I'd hate to say that we ought to be regulating those ships because before we regulated the other vessels, we had to determine the risks they posed. That risk, for the Great Lakes at least, was determined largely by the evidence that we saw—that somewhere between 55% and 70% of the invaders that had come into the Great Lakes were from Eastern Europe. They had no opportunity to get here other than by ballast water, so we knew ballast water was the villain. In that case, knowing that it was a problem, I saw no alternative whatsoever. In fact, I strongly encouraged a policy to require this open-ocean flushing.

In the case of the lakers I've mentioned, we've done a little bit of work, funded by Transport Canada and using a DFO scientist, Dr. Sarah Bailey, and we've analyzed some ballast water samples coming into the Great Lakes. However, I don't think the evidence is sufficient for us to now say these ships clearly pose a risk, therefore they should be regulated. That requires more study.

3:50 p.m.


Mike Allen Tobique—Mactaquac, NB

Thank you.

I think my time's up.

3:50 p.m.


The Chair Rodney Weston

Thank you, Mr. Allen.

Ms. Doré Lefebvre.

3:50 p.m.


Rosane Doré Lefebvre Alfred-Pellan, QC

Thank you, Mr. Chair.

Thank you, Mr. MacIsaac, for being here. It is really a pleasure to hear what you have to say. I have a lot of questions to ask you.

My colleague Mr. Allen already questioned you on these techniques involving environmental DNA that you use in your work. I would like to have some further details on this. According to what I understood, as compared to traditional techniques, these procedures allow you to detect invasive species in a much more effective way when you collect samples. Generally speaking, how does this work?

3:50 p.m.

Prof. Hugh MacIsaac

There are actually two ways to analyze environmental DNA. Some of you are familiar with this technique being used in the Chicago area to analyze for the presence of two Asian carp species. In that case, they selected a single gene, a sequence of DNA bases, that they knew was specific for each of the two carp species: the silver carp and the bighead carp. They went out and actually would collect just pure water and sample the water, and from that, extract DNA. They would collect the DNA that was filtered onto a mesh, and from the mesh, they could amplify it many times over and run it through a sequencer.

You can almost view it as sausages in a chain. What you need to do is determine the identity of each one of the sausages in that chain. Each sausage could be one of four different DNA bases. This is Biology 101. What we do, one by one, is cleave off the end one, determine what it is, and then we continue along the chain until we're finished. From that, you can determine what the sequence of DNA is.

They would be targeting two species and the DNA from those two species from raw water samples. That's a little bit different from what we are doing. In our case, we're actually collecting net samples, the way we've traditionally done, but instead of counting them under a microscope, we take all of the organisms.

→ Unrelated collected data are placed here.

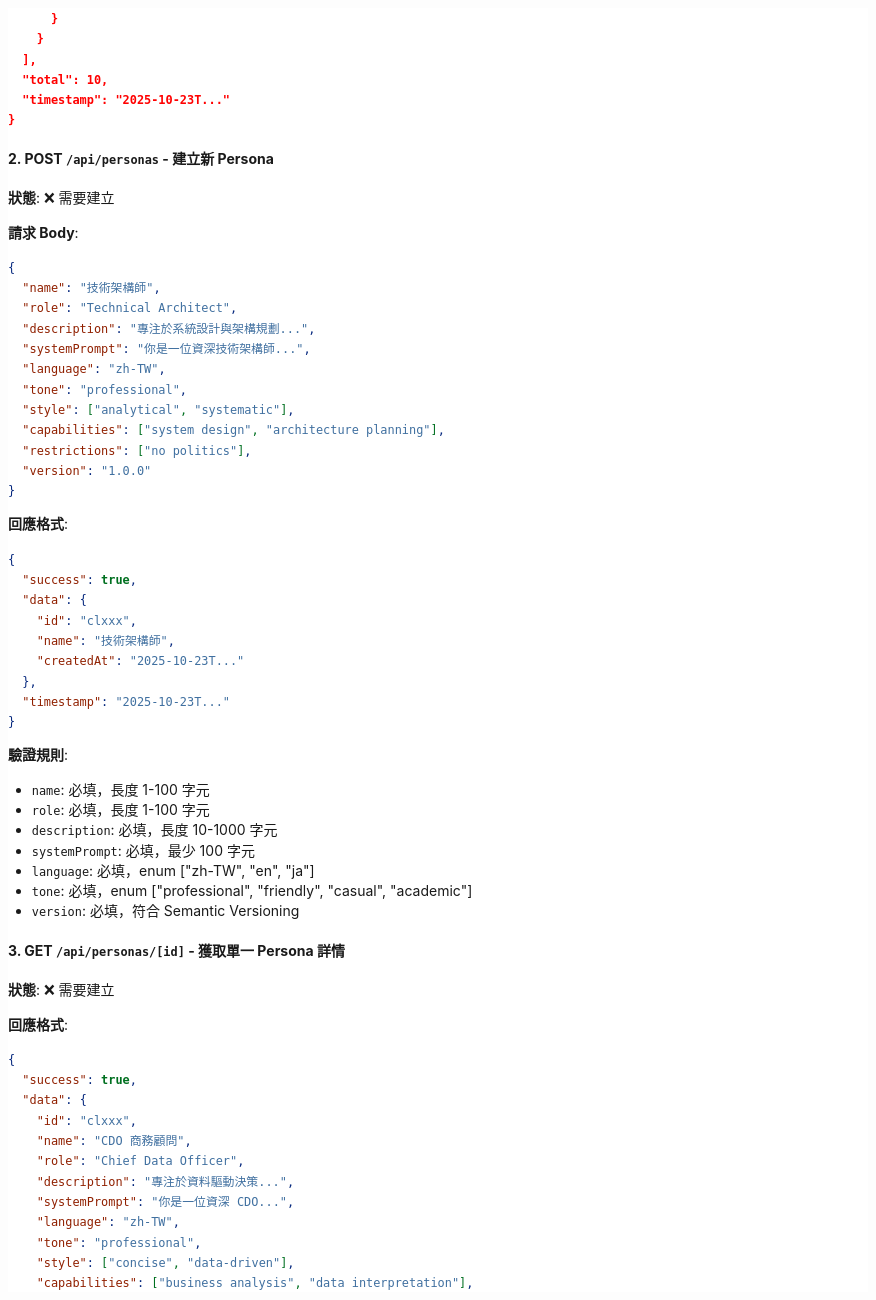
 ```json
      }
    }
  ],
  "total": 10,
  "timestamp": "2025-10-23T..."
}
```

#### 2. POST `/api/personas` - 建立新 Persona
**狀態**: ❌ 需要建立

**請求 Body**:
```json
{
  "name": "技術架構師",
  "role": "Technical Architect",
  "description": "專注於系統設計與架構規劃...",
  "systemPrompt": "你是一位資深技術架構師...",
  "language": "zh-TW",
  "tone": "professional",
  "style": ["analytical", "systematic"],
  "capabilities": ["system design", "architecture planning"],
  "restrictions": ["no politics"],
  "version": "1.0.0"
}
```

**回應格式**:
```json
{
  "success": true,
  "data": {
    "id": "clxxx",
    "name": "技術架構師",
    "createdAt": "2025-10-23T..."
  },
  "timestamp": "2025-10-23T..."
}
```

**驗證規則**:
- `name`: 必填，長度 1-100 字元
- `role`: 必填，長度 1-100 字元
- `description`: 必填，長度 10-1000 字元
- `systemPrompt`: 必填，最少 100 字元
- `language`: 必填，enum ["zh-TW", "en", "ja"]
- `tone`: 必填，enum ["professional", "friendly", "casual", "academic"]
- `version`: 必填，符合 Semantic Versioning

#### 3. GET `/api/personas/[id]` - 獲取單一 Persona 詳情
**狀態**: ❌ 需要建立

**回應格式**:
```json
{
  "success": true,
  "data": {
    "id": "clxxx",
    "name": "CDO 商務顧問",
    "role": "Chief Data Officer",
    "description": "專注於資料驅動決策...",
    "systemPrompt": "你是一位資深 CDO...",
    "language": "zh-TW",
    "tone": "professional",
    "style": ["concise", "data-driven"],
    "capabilities": ["business analysis", "data interpretation"],
```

It kind of looks like one of those toys you had as a kid—I forget what they're called—the little globes that you shake and see the snow flying around. That's what the plankton typically looks like, the snow in those little globes. So instead of trying to identify what every species is in that snowstorm, we take all the stuff and put it together, then we mash it all up. We don't try to identify the species. All we want to do is extract the DNA from those species. What you end up with is maybe 500 or 600 different species all combined together.